Configuration and Constants for flyfield
This document describes configuration settings, constants, and customizable parameters available in flyfield to tailor processing and output.
Configuration Overview
flyfield uses a combination of CLI flags, internal constants, and Python APIs to control behavior during extraction, field generation, filling, and capturing. At its core, flyfield relies on detecting white vector boxes in PDFs, applying heuristics, and mapping them into interactive form fields.
CLI Configuration Options
Option | Description |
---|---|
--input-pdf FILE |
Specifies the input PDF file. |
--pdf-pages |
Comma-separated list or ranges of pages to process, e.g., "1,3-5,7" . |
--input-csv FILE |
Specify a CSV file for input blocks or captured data. Skips detection step. |
--markup |
Generate a markup PDF showing detected placeholders and field codes. |
--fields |
Generate interactive PDF fields from detected or CSV-loaded data. |
--fill FILE |
Provide a CSV file to fill PDF form fields with data. |
--capture |
Capture filled field data from PDF back into CSV. |
--debug |
Enable verbose debug output including intermediate CSV files. |
Internal Configuration Constants
These constants (defined in flyfield/config.py
) control thresholds, suffixes, and color detection used internally.

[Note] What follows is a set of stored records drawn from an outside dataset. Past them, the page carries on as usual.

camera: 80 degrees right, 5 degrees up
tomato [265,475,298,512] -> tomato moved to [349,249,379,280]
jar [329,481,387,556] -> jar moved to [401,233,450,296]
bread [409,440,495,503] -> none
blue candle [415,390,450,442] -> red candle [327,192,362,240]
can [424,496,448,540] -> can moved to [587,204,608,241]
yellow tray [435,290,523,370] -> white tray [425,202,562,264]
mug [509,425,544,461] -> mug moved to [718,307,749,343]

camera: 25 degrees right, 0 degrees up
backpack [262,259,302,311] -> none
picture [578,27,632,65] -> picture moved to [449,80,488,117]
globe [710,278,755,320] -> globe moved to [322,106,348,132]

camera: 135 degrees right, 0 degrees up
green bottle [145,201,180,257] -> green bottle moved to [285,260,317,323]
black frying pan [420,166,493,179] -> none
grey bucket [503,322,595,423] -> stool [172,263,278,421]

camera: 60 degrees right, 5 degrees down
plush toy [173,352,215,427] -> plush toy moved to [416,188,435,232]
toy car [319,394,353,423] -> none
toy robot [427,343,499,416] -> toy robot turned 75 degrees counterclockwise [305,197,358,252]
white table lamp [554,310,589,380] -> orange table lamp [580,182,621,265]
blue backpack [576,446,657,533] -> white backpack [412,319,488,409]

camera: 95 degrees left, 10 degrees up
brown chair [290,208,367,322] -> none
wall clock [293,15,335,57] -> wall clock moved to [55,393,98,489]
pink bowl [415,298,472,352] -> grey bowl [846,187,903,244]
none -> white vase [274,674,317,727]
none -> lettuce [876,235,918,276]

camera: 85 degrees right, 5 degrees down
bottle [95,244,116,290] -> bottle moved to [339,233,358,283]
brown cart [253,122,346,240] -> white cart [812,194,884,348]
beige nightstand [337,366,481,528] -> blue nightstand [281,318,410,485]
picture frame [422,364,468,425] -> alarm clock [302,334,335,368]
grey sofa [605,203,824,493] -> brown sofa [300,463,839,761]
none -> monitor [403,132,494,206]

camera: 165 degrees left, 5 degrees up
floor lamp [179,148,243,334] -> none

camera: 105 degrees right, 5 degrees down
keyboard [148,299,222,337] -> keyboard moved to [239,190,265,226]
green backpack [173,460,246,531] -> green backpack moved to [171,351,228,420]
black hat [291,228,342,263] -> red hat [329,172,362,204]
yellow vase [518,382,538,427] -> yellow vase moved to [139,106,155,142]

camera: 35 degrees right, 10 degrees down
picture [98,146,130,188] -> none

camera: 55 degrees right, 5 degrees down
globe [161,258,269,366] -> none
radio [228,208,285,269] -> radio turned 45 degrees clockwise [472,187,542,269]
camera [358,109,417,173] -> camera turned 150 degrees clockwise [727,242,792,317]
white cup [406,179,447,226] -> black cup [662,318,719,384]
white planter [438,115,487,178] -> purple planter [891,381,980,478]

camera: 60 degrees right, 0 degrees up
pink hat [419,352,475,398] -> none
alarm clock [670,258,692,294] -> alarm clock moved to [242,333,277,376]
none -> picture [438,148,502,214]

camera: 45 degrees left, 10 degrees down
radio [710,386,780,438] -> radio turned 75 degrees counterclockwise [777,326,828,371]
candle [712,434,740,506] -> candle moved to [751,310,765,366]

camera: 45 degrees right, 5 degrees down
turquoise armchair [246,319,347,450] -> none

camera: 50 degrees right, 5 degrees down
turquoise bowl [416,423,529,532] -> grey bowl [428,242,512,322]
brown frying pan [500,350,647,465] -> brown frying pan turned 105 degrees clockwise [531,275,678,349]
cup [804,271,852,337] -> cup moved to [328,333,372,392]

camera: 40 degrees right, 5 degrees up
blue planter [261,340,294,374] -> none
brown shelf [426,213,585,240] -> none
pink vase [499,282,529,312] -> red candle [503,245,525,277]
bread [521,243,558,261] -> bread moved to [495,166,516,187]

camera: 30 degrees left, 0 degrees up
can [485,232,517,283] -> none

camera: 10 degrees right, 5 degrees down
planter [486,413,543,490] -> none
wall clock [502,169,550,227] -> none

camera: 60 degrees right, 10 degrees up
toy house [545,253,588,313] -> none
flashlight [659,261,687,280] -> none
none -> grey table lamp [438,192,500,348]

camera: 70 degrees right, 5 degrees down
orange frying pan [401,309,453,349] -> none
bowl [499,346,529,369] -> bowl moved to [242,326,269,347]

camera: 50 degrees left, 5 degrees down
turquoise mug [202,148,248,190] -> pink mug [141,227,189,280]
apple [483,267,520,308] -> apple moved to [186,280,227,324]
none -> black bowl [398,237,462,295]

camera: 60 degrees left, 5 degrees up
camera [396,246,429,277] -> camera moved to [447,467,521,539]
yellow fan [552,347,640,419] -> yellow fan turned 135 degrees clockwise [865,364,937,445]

Parameter | Description | Default Value |
---|---|---|
DEFAULT_INPUT_PDF |
Default input PDF filename | "input.pdf" |
DEFAULT_CAPTURE_SUFFIX |
Filename suffix for captured filled fields CSV | "-capture.csv" |
DEFAULT_FIELD_GENERATOR_SUFFIX |
Filename suffix for generated field creation script | "-field-generator.py" |
DEFAULT_FILLER_SUFFIX |
Filename suffix for generated field filling script | "-filler.py" |
DEFAULT_MARKUP_SUFFIX |
Filename suffix for markup PDF | "-markup" |
DEFAULT_FIELDS_SUFFIX |
Filename suffix for generated fields PDF | "-fields" |
DEFAULT_FILL_SUFFIX |
Filename suffix for filled PDF | "-filled" |
COLOR_WHITE |
Normalized RGB tuple for target white detection | (1, 1, 1) |
COLOR_BLACK |
Normalized RGB tuple for black text filtering | (0, 0, 0) |
TARGET_COLOUR |
Color targeted for detection (default is white) | (1, 1, 1) |
GAP |
Minimum horizontal gap between boxes in the same block | 1.9 |
GAP_GROUP |
Gap threshold used for grouping blocks | 7.6 |
GAP_THRESHOLD |
Threshold for breaking blocks due to large gaps | 3.0 |
F |
Small fudge factor for positioning adjustments | 1 |
MIN_BOX_HEIGHT |
Minimum height of detected boxes (points) | 15.0 |
MAX_BOX_HEIGHT |
Maximum height of detected boxes (points) | 30.0 |
NUMERIC_FIELD_TYPES |
List of field types considered numeric | ["Currency", "CurrencyDecimal", "DollarCents", "Dollars"] |
PDF_PAGES |
Global list of pages to process during a run | [] |
Customizing Field Detection
flyfield’s field detection pipeline can be tuned by modifying constants or APIs:
- Height Filters
Adjust
MIN_BOX_HEIGHT
andMAX_BOX_HEIGHT
to control acceptable box sizes. - Colour Filters
Change
TARGET_COLOUR
to detect placeholders of different colours if necessary. - Horizontal Grouping Sensitivity
Modify
GAP
,GAP_GROUP
, andGAP_THRESHOLD
to customize grouping behaviour of detected boxes. - Field Type Assignment
Update
NUMERIC_FIELD_TYPES
to support additional or alternative numeric field types.
CSV Handling
- CSV files must be UTF-8 encoded and contain structured metadata columns like
page_num
,id
,x0
,y0
, etc., alongside thefill
values. - Numeric fields are parsed using:
parse_money_space
parse_implied_decimal
- Output formatting uses
format_money_space
. - Running with the
--debug
flag writes intermediate CSV snapshots for detailed troubleshooting.
Environment Variables
Variable | Description |
---|---|
flyfield_LOG_LEVEL |
Sets logging verbosity (DEBUG , INFO , WARNING , ERROR ) |
flyfield_CONFIG_FILE |
Reserved for future support for user-configured JSON/YAML files |
Example: Adjust Box Height Threshold
from flyfield import config, extract
config.MIN_BOX_HEIGHT = 12.0 # Lower minimum height
boxes = extract.extract_boxes("example.pdf")
Info
- Most users can rely solely on the CLI with default constants.
- Developers can override these settings programmatically.
- The generated Python scripts for field generation and filling remain customizable entry points.